My alarm began to blare, indicating it was time for me to get ready. I cut it off, and put out my blunt, I had already showered, so I brushed my teeth, and washed my face. I brushed my hair, and I heard my phone in the bedroom, I walked out and went to the night stand, and answered before checking to see who it was, "hello," "Good Morning Amir, there are some things we need to discuss about today." I recognized Danny's voice through the receiver.

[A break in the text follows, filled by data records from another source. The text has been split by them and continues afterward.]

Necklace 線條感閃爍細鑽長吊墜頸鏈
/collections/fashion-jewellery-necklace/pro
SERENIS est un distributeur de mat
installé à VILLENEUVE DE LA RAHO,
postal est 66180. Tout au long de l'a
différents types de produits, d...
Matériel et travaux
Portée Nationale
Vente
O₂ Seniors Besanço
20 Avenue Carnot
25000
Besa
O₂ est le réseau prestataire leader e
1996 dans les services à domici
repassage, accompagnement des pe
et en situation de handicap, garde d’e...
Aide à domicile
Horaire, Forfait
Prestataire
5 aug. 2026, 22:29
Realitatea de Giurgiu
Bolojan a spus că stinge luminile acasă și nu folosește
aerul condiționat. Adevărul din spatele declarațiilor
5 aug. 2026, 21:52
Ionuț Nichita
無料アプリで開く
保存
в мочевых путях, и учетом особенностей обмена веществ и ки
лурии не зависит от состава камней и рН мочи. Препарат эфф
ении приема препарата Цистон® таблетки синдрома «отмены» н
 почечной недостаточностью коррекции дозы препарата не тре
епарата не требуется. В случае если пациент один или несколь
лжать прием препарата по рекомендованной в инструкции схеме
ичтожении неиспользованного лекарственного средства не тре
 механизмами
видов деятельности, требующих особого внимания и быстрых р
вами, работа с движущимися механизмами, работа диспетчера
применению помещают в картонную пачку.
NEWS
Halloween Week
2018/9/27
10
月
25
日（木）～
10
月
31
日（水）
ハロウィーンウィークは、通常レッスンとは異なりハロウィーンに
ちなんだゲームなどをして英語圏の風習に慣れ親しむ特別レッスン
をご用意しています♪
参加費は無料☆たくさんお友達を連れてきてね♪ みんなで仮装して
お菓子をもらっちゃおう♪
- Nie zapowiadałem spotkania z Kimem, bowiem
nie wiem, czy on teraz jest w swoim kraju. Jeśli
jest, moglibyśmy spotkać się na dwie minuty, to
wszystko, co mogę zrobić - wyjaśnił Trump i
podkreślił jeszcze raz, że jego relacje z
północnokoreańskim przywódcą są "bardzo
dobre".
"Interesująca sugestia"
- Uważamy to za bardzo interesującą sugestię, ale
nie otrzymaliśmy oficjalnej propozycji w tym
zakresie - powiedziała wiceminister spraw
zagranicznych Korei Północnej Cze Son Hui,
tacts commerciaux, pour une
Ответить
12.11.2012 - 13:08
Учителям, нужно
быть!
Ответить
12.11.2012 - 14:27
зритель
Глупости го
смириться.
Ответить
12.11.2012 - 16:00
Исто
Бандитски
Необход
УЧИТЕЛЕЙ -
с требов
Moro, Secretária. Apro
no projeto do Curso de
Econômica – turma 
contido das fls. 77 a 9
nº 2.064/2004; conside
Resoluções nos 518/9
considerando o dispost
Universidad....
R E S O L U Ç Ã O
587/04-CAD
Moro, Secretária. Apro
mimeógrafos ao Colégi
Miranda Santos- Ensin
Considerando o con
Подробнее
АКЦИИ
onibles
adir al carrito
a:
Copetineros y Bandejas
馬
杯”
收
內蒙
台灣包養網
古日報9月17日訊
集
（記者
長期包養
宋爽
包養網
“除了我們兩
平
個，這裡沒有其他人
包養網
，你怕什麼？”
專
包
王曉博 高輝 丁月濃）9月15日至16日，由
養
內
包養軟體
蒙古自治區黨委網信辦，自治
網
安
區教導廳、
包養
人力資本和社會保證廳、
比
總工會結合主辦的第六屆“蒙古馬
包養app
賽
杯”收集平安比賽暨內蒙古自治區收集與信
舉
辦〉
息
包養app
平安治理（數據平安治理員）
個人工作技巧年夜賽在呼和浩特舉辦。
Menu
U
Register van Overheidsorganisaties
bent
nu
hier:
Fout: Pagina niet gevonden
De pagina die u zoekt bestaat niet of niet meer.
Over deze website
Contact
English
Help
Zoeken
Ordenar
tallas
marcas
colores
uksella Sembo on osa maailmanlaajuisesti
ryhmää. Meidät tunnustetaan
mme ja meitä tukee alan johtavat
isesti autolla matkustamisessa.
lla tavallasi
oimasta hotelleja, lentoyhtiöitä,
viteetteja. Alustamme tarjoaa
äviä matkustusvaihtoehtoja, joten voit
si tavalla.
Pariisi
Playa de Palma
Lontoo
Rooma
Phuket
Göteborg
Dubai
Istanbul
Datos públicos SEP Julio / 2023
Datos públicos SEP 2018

"What's up Danny," I asked, feeling the bad news coming. That's all a lawyer should call for anyways right? "I got word that there are going to be under cover DEA at the funeral, you need to be on your Ps and Qs all across the board today. No mess ups, they are still banking on Dominique's testimony, so they're looking for any, and everything to support whatever she may claim." I sighed frustrated with life.

"Alright, I got you," I said exhaustedly. "That means, Dominique too, tell her she needs to be picture perfect, like nothing ever happened." I instantly felt my anger grow, I shook my head trying to calm myself. Everything is so fucked up. I can't catch a fucking break,

"Yeah man, that's it?" I asked, "Yes, I'm sorry for your loss, but there's a lot on the line right now." I heard him say, "whatever." I responded before disconnecting. I found my business phone and sent a text to Money, letting him know about the Feds being at the funeral, and to let everyone know. I then called PJ, one of my more trusted workers.

He answered on the 3rd ring. "Wats good?" He answered, "You tell me, give me an update?" I asked in reference to Dominique since I had him watching guard. "Shorty cool now, a little after I got here she tried to leave but once she saw me she closed the door, I checked the apartment last night she was there, and then again this morning she was still sleep." I nodded, I knew she'd try to leave, but she knows I'm not playing with her anymore. "Yo wake her up, and tell her to get ready for the funeral I'll be there in an hour, and she better be the fuck ready." I threatened hanging up, seriously considering ending her life today.